> WHAT NEEDS TO BE DONE
Could you copy the records below exactly, keeping none of the images?

***** DATA PROVIDED

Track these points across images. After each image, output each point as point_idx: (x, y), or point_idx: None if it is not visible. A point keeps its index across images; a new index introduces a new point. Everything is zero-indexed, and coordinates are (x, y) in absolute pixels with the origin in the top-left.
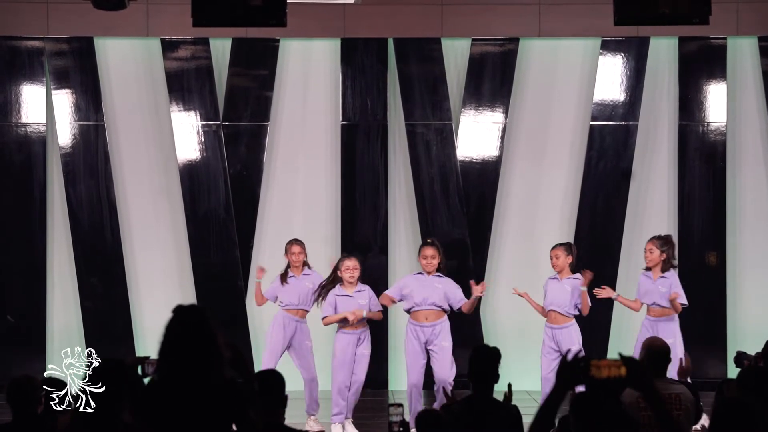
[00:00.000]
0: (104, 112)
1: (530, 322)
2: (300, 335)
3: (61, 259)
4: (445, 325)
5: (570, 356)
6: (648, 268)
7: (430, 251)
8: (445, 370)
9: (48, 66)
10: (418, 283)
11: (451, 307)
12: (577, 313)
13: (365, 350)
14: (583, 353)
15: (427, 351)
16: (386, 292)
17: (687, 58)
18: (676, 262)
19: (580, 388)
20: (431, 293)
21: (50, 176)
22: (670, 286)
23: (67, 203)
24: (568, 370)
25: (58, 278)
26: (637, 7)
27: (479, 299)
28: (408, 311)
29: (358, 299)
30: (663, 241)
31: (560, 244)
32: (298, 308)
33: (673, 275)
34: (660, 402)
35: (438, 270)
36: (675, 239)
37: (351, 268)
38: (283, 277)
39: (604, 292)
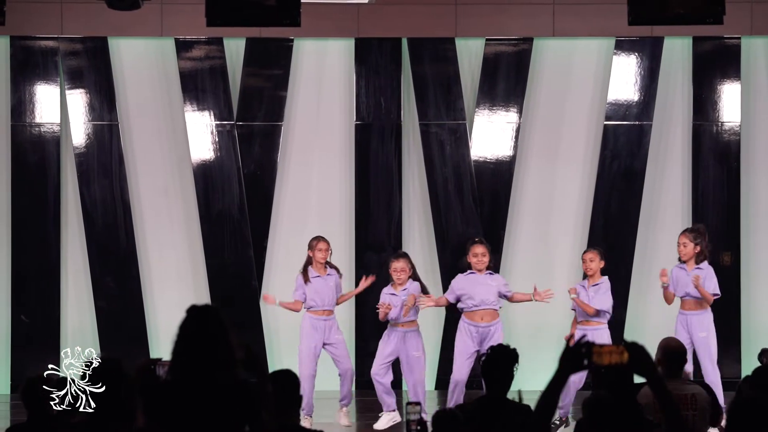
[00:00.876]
0: (118, 112)
1: (544, 321)
2: (330, 332)
3: (75, 259)
4: (499, 326)
5: (572, 342)
6: (683, 261)
7: (480, 249)
8: None
9: (62, 66)
10: (471, 283)
11: (505, 296)
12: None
13: (414, 351)
14: (587, 339)
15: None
16: (444, 295)
17: (701, 57)
18: (708, 253)
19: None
20: (487, 293)
21: (64, 176)
22: (705, 278)
23: (81, 203)
24: (571, 356)
25: (72, 278)
26: (651, 7)
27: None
28: (462, 311)
29: (402, 297)
30: (696, 233)
31: (595, 248)
32: (323, 309)
33: (708, 267)
34: (665, 391)
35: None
36: None
37: (398, 270)
38: (306, 275)
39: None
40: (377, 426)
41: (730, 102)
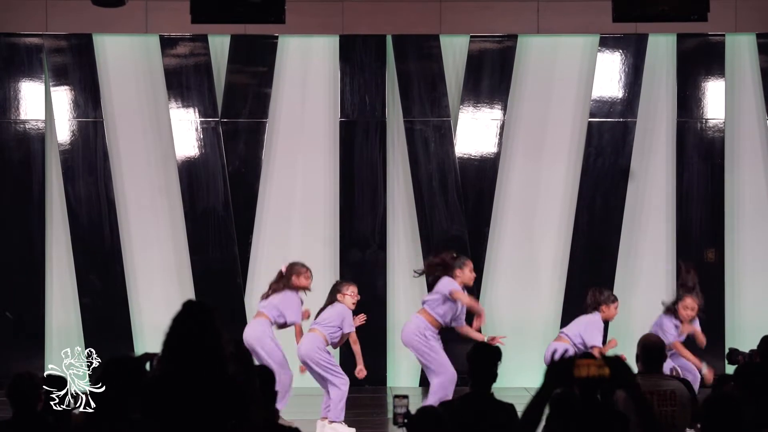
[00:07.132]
0: (103, 109)
1: (528, 318)
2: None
3: (60, 257)
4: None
5: (557, 356)
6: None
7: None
8: None
9: (47, 63)
10: None
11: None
12: None
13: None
14: (570, 353)
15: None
16: None
17: (685, 54)
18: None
19: None
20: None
21: (49, 173)
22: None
23: (66, 200)
24: (556, 369)
25: (57, 275)
26: (636, 4)
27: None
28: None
29: None
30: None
31: None
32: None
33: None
34: (644, 401)
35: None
36: (673, 235)
37: (356, 293)
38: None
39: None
40: None
41: (714, 99)
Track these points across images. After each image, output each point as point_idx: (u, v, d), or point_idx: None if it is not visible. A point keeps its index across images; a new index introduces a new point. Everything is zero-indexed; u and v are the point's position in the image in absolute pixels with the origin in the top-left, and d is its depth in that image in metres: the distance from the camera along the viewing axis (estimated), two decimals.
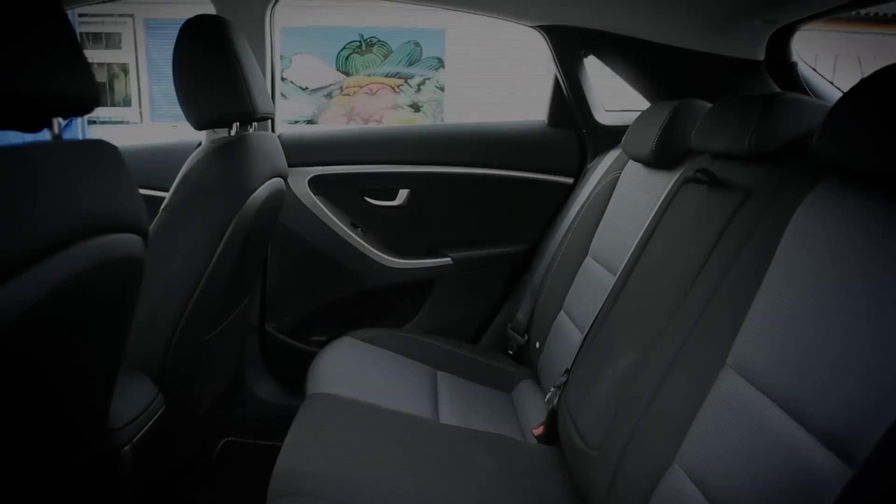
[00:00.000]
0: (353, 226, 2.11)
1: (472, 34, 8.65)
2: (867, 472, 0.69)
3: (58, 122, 0.78)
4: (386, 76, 9.25)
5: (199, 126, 1.41)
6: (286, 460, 1.24)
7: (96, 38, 8.74)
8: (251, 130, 1.61)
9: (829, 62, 7.58)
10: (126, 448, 1.16)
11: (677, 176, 1.45)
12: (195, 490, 1.84)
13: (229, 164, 1.43)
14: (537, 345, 1.82)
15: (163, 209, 1.38)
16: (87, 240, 0.73)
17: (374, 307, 2.17)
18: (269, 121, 2.01)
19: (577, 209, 1.95)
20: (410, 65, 9.27)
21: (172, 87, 1.39)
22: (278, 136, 2.00)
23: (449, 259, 2.14)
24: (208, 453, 1.99)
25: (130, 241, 0.82)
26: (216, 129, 1.71)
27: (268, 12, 1.94)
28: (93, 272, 0.74)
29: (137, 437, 1.19)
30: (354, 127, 6.54)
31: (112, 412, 1.14)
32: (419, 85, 9.34)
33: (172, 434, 1.35)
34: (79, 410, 0.88)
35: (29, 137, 0.75)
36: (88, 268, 0.73)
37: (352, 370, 1.65)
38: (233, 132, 1.53)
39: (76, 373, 0.81)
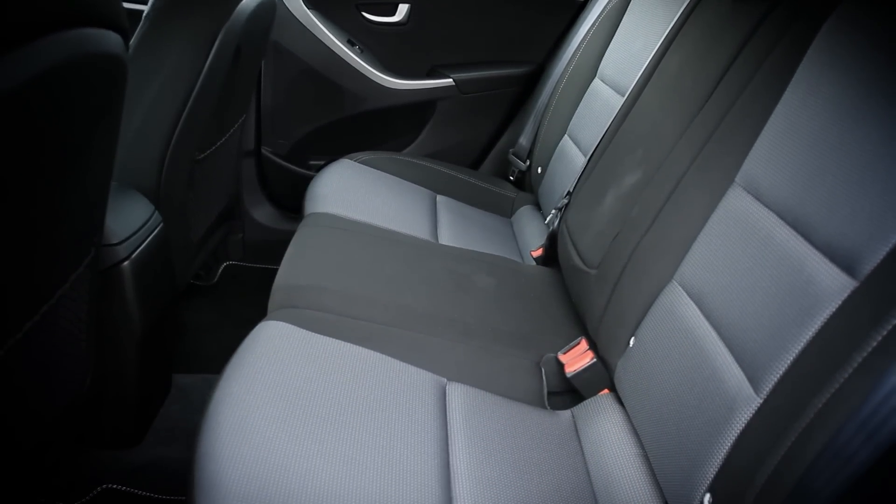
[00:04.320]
0: (350, 43, 2.00)
1: None
2: (871, 284, 0.68)
3: None
4: None
5: None
6: (285, 274, 1.26)
7: None
8: None
9: None
10: (125, 263, 1.17)
11: None
12: (198, 310, 1.89)
13: None
14: (539, 170, 1.79)
15: (145, 17, 1.29)
16: (57, 32, 0.67)
17: (372, 129, 2.11)
18: None
19: (587, 28, 1.84)
20: None
21: None
22: None
23: (450, 80, 2.05)
24: (210, 276, 2.03)
25: (108, 37, 0.76)
26: None
27: None
28: (69, 68, 0.69)
29: (136, 252, 1.19)
30: None
31: (108, 229, 1.13)
32: None
33: (172, 253, 1.36)
34: (75, 216, 0.86)
35: None
36: (64, 62, 0.67)
37: (350, 191, 1.63)
38: None
39: (68, 172, 0.78)
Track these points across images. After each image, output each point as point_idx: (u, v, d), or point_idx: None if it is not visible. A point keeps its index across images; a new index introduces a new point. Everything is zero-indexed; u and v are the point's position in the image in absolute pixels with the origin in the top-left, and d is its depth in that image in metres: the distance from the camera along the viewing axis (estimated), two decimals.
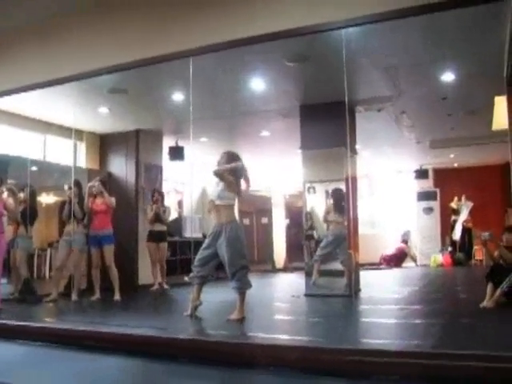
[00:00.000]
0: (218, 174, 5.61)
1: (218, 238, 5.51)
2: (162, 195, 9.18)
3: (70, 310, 7.15)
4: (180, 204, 12.07)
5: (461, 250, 13.41)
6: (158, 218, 8.94)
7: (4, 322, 5.45)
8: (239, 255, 5.47)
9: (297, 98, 7.79)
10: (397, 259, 13.84)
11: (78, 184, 7.74)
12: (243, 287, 5.48)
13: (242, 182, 5.74)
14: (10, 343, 4.95)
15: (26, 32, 6.06)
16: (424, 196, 14.55)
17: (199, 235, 11.44)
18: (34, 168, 8.35)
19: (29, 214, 7.58)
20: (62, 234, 7.80)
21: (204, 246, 5.68)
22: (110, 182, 9.25)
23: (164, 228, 9.13)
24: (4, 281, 7.47)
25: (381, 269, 13.20)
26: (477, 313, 5.70)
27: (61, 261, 7.65)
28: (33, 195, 7.78)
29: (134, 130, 9.29)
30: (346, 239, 7.63)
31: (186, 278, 6.08)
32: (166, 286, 8.99)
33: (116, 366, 4.14)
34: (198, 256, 5.67)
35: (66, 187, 7.75)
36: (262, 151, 10.97)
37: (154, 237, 8.96)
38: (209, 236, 5.67)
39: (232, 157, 5.75)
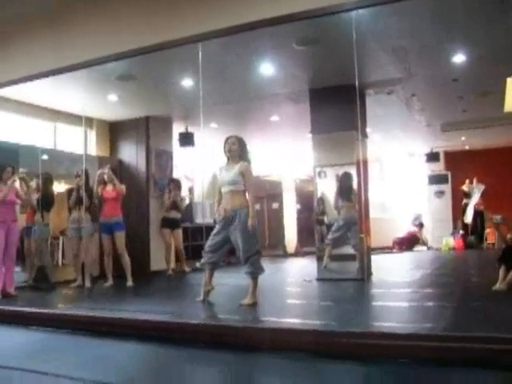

**********

> RESULT
Track these points across images. After each image, output each point as point_idx: (x, y), or point_idx: None if it is not visible. A point keeps its index across images; a new index introduces a new point. Everything is zero-indexed, and coordinates are (x, y) in absolute pixels with the origin in the top-left.
[00:00.000]
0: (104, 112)
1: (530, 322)
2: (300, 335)
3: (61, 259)
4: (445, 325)
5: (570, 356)
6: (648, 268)
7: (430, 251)
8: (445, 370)
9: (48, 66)
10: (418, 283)
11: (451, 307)
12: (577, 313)
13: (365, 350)
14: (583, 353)
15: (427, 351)
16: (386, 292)
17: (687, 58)
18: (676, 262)
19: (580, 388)
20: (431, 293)
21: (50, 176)
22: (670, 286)
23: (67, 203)
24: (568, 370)
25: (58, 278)
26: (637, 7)
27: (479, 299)
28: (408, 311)
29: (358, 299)
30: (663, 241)
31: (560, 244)
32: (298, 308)
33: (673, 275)
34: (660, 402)
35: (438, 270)
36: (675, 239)
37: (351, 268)
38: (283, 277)
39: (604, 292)
[00:00.876]
0: (118, 112)
1: (544, 321)
2: (330, 332)
3: (75, 259)
4: (499, 326)
5: (572, 342)
6: (683, 261)
7: (480, 249)
8: None
9: (62, 66)
10: (471, 283)
11: (505, 296)
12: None
13: (414, 351)
14: (587, 339)
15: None
16: (444, 295)
17: (701, 57)
18: (708, 253)
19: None
20: (487, 293)
21: (64, 176)
22: (705, 278)
23: (81, 203)
24: (571, 356)
25: (72, 278)
26: (651, 7)
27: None
28: (462, 311)
29: (402, 297)
30: (696, 233)
31: (595, 248)
32: (323, 309)
33: (708, 267)
34: (665, 391)
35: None
36: None
37: (398, 270)
38: (306, 275)
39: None
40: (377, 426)
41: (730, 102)
[00:07.132]
0: (103, 109)
1: (528, 318)
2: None
3: (60, 257)
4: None
5: (557, 356)
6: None
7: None
8: None
9: (47, 63)
10: None
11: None
12: None
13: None
14: (570, 353)
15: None
16: None
17: (685, 54)
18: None
19: None
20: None
21: (49, 173)
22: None
23: (66, 200)
24: (556, 369)
25: (57, 275)
26: (636, 4)
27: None
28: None
29: None
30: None
31: None
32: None
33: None
34: (644, 401)
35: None
36: (673, 235)
37: (356, 293)
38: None
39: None
40: None
41: (714, 99)
Track these points across images. After each image, output each point as point_idx: (u, v, d), or point_idx: None if it is not visible. A point keeps its index across images; a new index introduces a new point. Everything is zero-indexed; u and v are the point's position in the image in absolute pixels with the origin in the top-left, and d is its depth in that image in metres: the distance from the camera along the viewing axis (estimated), two decimals.
[00:00.000]
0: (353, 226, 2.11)
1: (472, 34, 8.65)
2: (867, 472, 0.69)
3: (58, 122, 0.78)
4: (386, 76, 9.25)
5: (199, 126, 1.41)
6: (286, 460, 1.24)
7: (96, 38, 8.74)
8: (251, 130, 1.61)
9: (829, 62, 7.58)
10: (126, 448, 1.16)
11: (677, 176, 1.45)
12: (195, 490, 1.84)
13: (229, 164, 1.43)
14: (537, 345, 1.82)
15: (163, 209, 1.38)
16: (87, 240, 0.73)
17: (374, 307, 2.17)
18: (269, 121, 2.01)
19: (577, 209, 1.95)
20: (410, 65, 9.27)
21: (172, 87, 1.39)
22: (278, 136, 2.00)
23: (449, 259, 2.14)
24: (208, 453, 1.99)
25: (130, 241, 0.82)
26: (216, 129, 1.71)
27: (268, 12, 1.94)
28: (93, 272, 0.74)
29: (137, 437, 1.19)
30: (354, 127, 6.54)
31: (112, 412, 1.14)
32: (419, 85, 9.34)
33: (172, 434, 1.35)
34: (79, 410, 0.88)
35: (29, 137, 0.75)
36: (88, 268, 0.73)
37: (352, 370, 1.65)
38: (233, 132, 1.53)
39: (76, 373, 0.81)
[00:04.320]
0: (350, 43, 2.00)
1: None
2: (871, 284, 0.68)
3: None
4: None
5: None
6: (285, 274, 1.26)
7: None
8: None
9: None
10: (125, 263, 1.17)
11: None
12: (198, 310, 1.89)
13: None
14: (539, 170, 1.79)
15: (145, 17, 1.29)
16: (57, 32, 0.67)
17: (372, 129, 2.11)
18: None
19: (587, 28, 1.84)
20: None
21: None
22: None
23: (450, 80, 2.05)
24: (210, 276, 2.03)
25: (108, 37, 0.76)
26: None
27: None
28: (69, 68, 0.69)
29: (136, 252, 1.19)
30: None
31: (108, 229, 1.13)
32: None
33: (172, 253, 1.36)
34: (75, 216, 0.86)
35: None
36: (64, 62, 0.67)
37: (350, 191, 1.63)
38: None
39: (68, 172, 0.78)
Track these points across images. After each image, output each point as point_idx: (u, v, d), or point_idx: None if it is not visible. A point keeps its index across images; a new index introduces a new point. Everything is zero-indexed; u and v are the point's position in the image in absolute pixels with the origin in the top-left, and d is its depth in that image in metres: the distance from the camera along the viewing axis (estimated), two decimals.
[00:00.000]
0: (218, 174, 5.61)
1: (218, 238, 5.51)
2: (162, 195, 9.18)
3: (70, 310, 7.15)
4: (180, 204, 12.07)
5: (461, 250, 13.41)
6: (158, 218, 8.94)
7: (4, 322, 5.45)
8: (239, 255, 5.47)
9: (297, 98, 7.79)
10: (397, 259, 13.84)
11: (78, 184, 7.74)
12: (243, 287, 5.48)
13: (242, 182, 5.74)
14: (10, 343, 4.95)
15: (26, 32, 6.06)
16: (424, 196, 14.55)
17: (199, 235, 11.44)
18: (34, 168, 8.35)
19: (29, 214, 7.58)
20: (62, 234, 7.80)
21: (204, 246, 5.68)
22: (110, 182, 9.25)
23: (164, 228, 9.13)
24: (4, 281, 7.47)
25: (381, 269, 13.20)
26: (477, 313, 5.70)
27: (61, 261, 7.65)
28: (33, 195, 7.78)
29: (134, 130, 9.29)
30: (346, 239, 7.63)
31: (186, 278, 6.08)
32: (166, 286, 8.99)
33: (116, 366, 4.14)
34: (198, 256, 5.67)
35: (66, 187, 7.75)
36: (262, 151, 10.97)
37: (154, 237, 8.96)
38: (209, 236, 5.67)
39: (232, 157, 5.75)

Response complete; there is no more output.